I don’t understand why this is such a huge idea. Like others have stated if you want something different, then choose something different.
I do as some of the comments here suggested: I use a GNU/Linux based OS along OSX on my Mac Mini (which can be a pain in the buttocks to install btw). As OSX becomes more and more 1984ish, anyone who is serious about working with computers should have a usable and open (in terms of tinkering) OS as a backup. I can’t be sure that the system will someday be totally closed for modification. I suggest the same for Windows users, but it’s not as critical yet.
EFF lives in a fantasy world, where it believes everyone else should also live, and in compliance with EFF’s ideology.
The EFF like Greenpeace is a FUD spreading attention whore using Apple because it’s good hit bait.

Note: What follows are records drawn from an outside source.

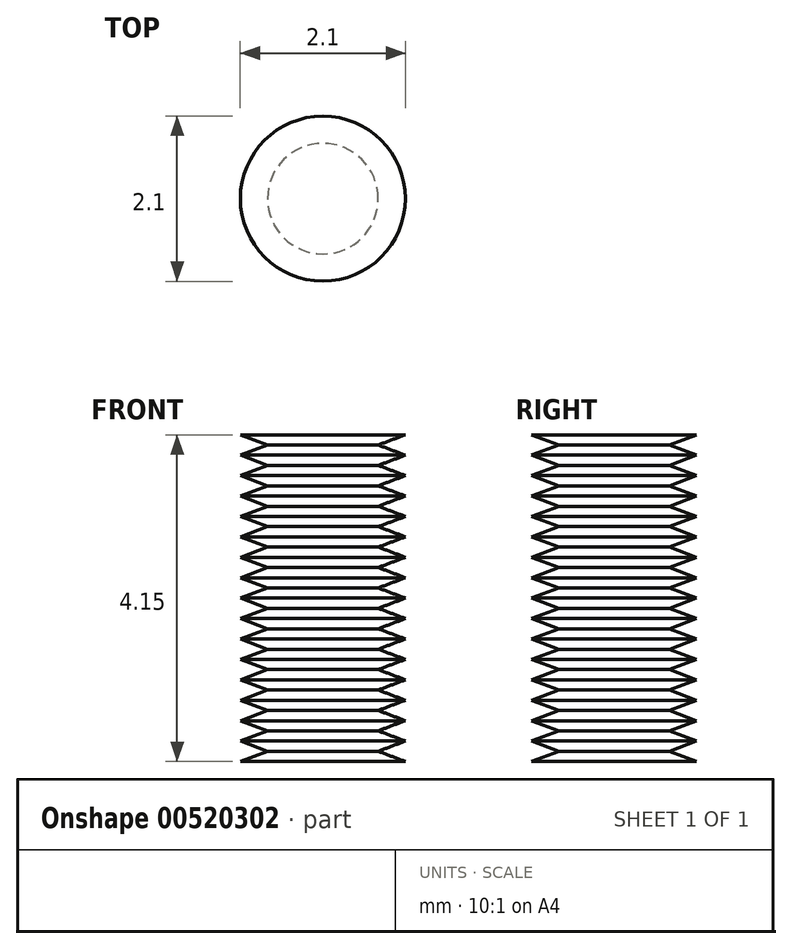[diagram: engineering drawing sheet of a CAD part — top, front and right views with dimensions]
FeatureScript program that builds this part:
annotation { "Feature Type Name" : "Feature", "Feature Type Description" : "" }
export const myFeature = defineFeature(function(context is Context, id is Id, definition is map)
    precondition{}
    {
        {
            var Q0;
            Q0=qCreatedBy(makeId("Front.planeOp"),FACE);
            var sketch = newSketch(context, id + "F0", { "sketchPlane" : qUnion([Q0])});
            skLineSegment(sketch, "E0", {"start": v(0, 0) * mm, "end": v(0, 0.01) * mm});
            skLineSegment(sketch, "E1", {"start": v(0, 0.01) * mm, "end": v(-0.07, 0.01) * mm});
            skLineSegment(sketch, "E2", {"start": v(-0.07, 0.01) * mm, "end": v(-0.1, 0) * mm});
            skLineSegment(sketch, "E3", {"start": v(-0.1, 0) * mm, "end": v(0, 0) * mm});
            skLineSegment(sketch, "E4", {"start": v(0, 0.01) * mm, "end": v(0, 0) * mm});
            skSolve(sketch);
        }
        {
            var Q0;
            Q0=makeQuery(id+"F0.imprint","IMPRINT",FACE,{"disambiguationData":[TD([[makeQuery(id+"F0.imprint","IMPRINT",EDGE,{"derivedFrom":sQuery(id+"F0.wireOp",EDGE,"E1")}),1.0]])]});
            var Q1;
            Q1=sQuery(id+"F0.wireOp",EDGE,"E3");
            var Q2;
            Q2=sQuery(id+"F0.wireOp",EDGE,"E2");
            var Q3;
            Q3=sQuery(id+"F0.wireOp",EDGE,"E1");
            var Q4;
            Q4=sQuery(id+"F0.wireOp",EDGE,"E4");
            var Q5;
            Q5=sQuery(id+"F0.wireOp",EDGE,"E0");
            var Q6;
            Q6=sQuery(id+"F0.wireOp",EDGE,"E4");
            revolve(context, id + "F1", {"entities" : qUnion([Q0]), "surfaceEntities" : qUnion([Q1, Q2, Q3, Q4, Q5]), "axis" : qUnion([Q6]), "revolveType" : RevolveType.FULL});
        }
        {
            var Q0;
            Q0=makeQuery(id+"F1.opRevolve","SWEPT_BODY",BODY,{"disambiguationData":[OSD([sQuery(id+"F0.wireOp",EDGE,"E1"),sQuery(id+"F0.wireOp",EDGE,"E2"),sQuery(id+"F0.wireOp",EDGE,"E3"),sQuery(id+"F0.wireOp",EDGE,"E4")])]});
            var Q1;
            Q1=makeQuery(id+"F1.opRevolve","SWEPT_FACE",FACE,{"disambiguationData":[OSD([sQuery(id+"F0.wireOp",EDGE,"E1")])]});
            mirror(context, id + "F2", {"operationType" : NewBodyOperationType.ADD, "entities" : qUnion([Q0]), "mirrorPlane" : qUnion([Q1])});
        }
        {
            var Q0;
            Q0=makeQuery(id+"F1.opRevolve","SWEPT_BODY",BODY,{"disambiguationData":[OSD([sQuery(id+"F0.wireOp",EDGE,"E1"),sQuery(id+"F0.wireOp",EDGE,"E2"),sQuery(id+"F0.wireOp",EDGE,"E3"),sQuery(id+"F0.wireOp",EDGE,"E4")])]});
            var Q1;
            Q1=makeQuery(id+"F2.opPattern","COPY",FACE,{"derivedFrom":makeQuery(id+"F1.opRevolve","SWEPT_FACE",FACE,{"disambiguationData":[OSD([sQuery(id+"F0.wireOp",EDGE,"E3")])]}),"instanceName":"1"});
            mirror(context, id + "F3", {"operationType" : NewBodyOperationType.ADD, "entities" : qUnion([Q0]), "mirrorPlane" : qUnion([Q1])});
        }
        {
            var Q0;
            Q0=makeQuery(id+"F1.opRevolve","SWEPT_BODY",BODY,{"disambiguationData":[OSD([sQuery(id+"F0.wireOp",EDGE,"E1"),sQuery(id+"F0.wireOp",EDGE,"E2"),sQuery(id+"F0.wireOp",EDGE,"E3"),sQuery(id+"F0.wireOp",EDGE,"E4")])]});
            var Q1;
            Q1=makeQuery(id+"F3.opPattern","COPY",FACE,{"derivedFrom":makeQuery(id+"F1.opRevolve","SWEPT_FACE",FACE,{"disambiguationData":[OSD([sQuery(id+"F0.wireOp",EDGE,"E3")])]}),"instanceName":"1"});
            mirror(context, id + "F4", {"operationType" : NewBodyOperationType.ADD, "entities" : qUnion([Q0]), "mirrorPlane" : qUnion([Q1])});
        }
        {
            var Q0;
            Q0=makeQuery(id+"F1.opRevolve","SWEPT_BODY",BODY,{"disambiguationData":[OSD([sQuery(id+"F0.wireOp",EDGE,"E1"),sQuery(id+"F0.wireOp",EDGE,"E2"),sQuery(id+"F0.wireOp",EDGE,"E3"),sQuery(id+"F0.wireOp",EDGE,"E4")])]});
            var Q1;
            Q1=makeQuery(id+"F4.opPattern","COPY",FACE,{"derivedFrom":makeQuery(id+"F1.opRevolve","SWEPT_FACE",FACE,{"disambiguationData":[OSD([sQuery(id+"F0.wireOp",EDGE,"E3")])]}),"instanceName":"1"});
            mirror(context, id + "F5", {"operationType" : NewBodyOperationType.ADD, "entities" : qUnion([Q0]), "mirrorPlane" : qUnion([Q1])});
        }
        {
            var Q0;
            Q0=makeQuery(id+"F1.opRevolve","SWEPT_BODY",BODY,{"disambiguationData":[OSD([sQuery(id+"F0.wireOp",EDGE,"E1"),sQuery(id+"F0.wireOp",EDGE,"E2"),sQuery(id+"F0.wireOp",EDGE,"E3"),sQuery(id+"F0.wireOp",EDGE,"E4")])]});
            var Q1;
            Q1=makeQuery(id+"F5.opPattern","COPY",FACE,{"derivedFrom":makeQuery(id+"F1.opRevolve","SWEPT_FACE",FACE,{"disambiguationData":[OSD([sQuery(id+"F0.wireOp",EDGE,"E3")])]}),"instanceName":"1"});
            mirror(context, id + "F6", {"operationType" : NewBodyOperationType.ADD, "entities" : qUnion([Q0]), "mirrorPlane" : qUnion([Q1])});
        }
        {
            var Q0;
            Q0=makeQuery(id+"F1.opRevolve","SWEPT_BODY",BODY,{"disambiguationData":[OSD([sQuery(id+"F0.wireOp",EDGE,"E1"),sQuery(id+"F0.wireOp",EDGE,"E2"),sQuery(id+"F0.wireOp",EDGE,"E3"),sQuery(id+"F0.wireOp",EDGE,"E4")])]});
            var Q1;
            Q1=qCreatedBy(makeId("Origin.pointOp"),VERTEX);
            transform(context, id + "F7", {"entities" : qUnion([Q0]), "transformType" : TransformType.SCALE_UNIFORMLY, "scale" : 10, "scalePoint" : qUnion([Q1]), "makeCopy" : false});
        }
    });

The problem is that Apple would be stupid to abandon OS X for iOS or merge them to the point that working on OS X becomes crippled. Microsoft is doing this now by relegating the desktop and it’s likely to kill Windows 8. Without a desktop you lose the business market, audio/visual market, programmers, and may other high-end users that need to work, not play. It is impossible for me to edit audio in full-screen, single-app mode. It simply cannot happen. I have to move files from app to app because one app may be great for one thing and another for something altogether. This is what Apple needs to balance.